§ **Exercise prompt**
When the word "front" shows up in a line of the records below, copy that line.
━━━━━ Material shown
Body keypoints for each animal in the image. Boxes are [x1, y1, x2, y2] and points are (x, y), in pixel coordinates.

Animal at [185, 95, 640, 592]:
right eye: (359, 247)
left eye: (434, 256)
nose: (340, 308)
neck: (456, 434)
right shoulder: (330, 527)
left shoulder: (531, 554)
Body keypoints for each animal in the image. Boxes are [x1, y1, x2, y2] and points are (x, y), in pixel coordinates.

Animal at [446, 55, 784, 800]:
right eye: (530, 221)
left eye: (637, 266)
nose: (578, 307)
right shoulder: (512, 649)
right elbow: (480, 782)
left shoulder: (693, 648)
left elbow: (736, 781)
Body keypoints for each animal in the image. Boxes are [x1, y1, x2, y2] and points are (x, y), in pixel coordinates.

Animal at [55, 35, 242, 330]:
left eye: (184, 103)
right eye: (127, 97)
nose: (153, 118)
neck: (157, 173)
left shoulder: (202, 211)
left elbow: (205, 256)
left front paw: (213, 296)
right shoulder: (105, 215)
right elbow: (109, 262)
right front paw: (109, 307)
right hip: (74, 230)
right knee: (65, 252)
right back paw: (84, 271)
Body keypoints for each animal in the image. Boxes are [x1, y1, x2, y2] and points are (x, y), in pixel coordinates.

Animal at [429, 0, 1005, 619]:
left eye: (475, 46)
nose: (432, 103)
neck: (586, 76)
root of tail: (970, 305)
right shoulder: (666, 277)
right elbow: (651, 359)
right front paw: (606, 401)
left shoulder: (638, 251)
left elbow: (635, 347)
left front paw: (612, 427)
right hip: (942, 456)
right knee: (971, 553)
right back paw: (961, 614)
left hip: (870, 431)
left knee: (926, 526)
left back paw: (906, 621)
━━━━━━━━━━
━━━━━ Material shown
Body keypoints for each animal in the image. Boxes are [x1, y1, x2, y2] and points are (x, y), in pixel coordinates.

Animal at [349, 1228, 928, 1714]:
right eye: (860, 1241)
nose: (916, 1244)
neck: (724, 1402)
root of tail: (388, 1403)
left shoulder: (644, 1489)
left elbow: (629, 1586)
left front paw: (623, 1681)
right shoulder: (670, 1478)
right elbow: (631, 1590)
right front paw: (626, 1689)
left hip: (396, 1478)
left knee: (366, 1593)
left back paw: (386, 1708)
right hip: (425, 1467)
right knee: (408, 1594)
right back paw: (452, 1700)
━━━━━━━━━━
§ **Output of the task**
left front paw: (213, 296)
right front paw: (109, 307)
right front paw: (606, 401)
left front paw: (612, 427)
left front paw: (623, 1681)
right front paw: (626, 1689)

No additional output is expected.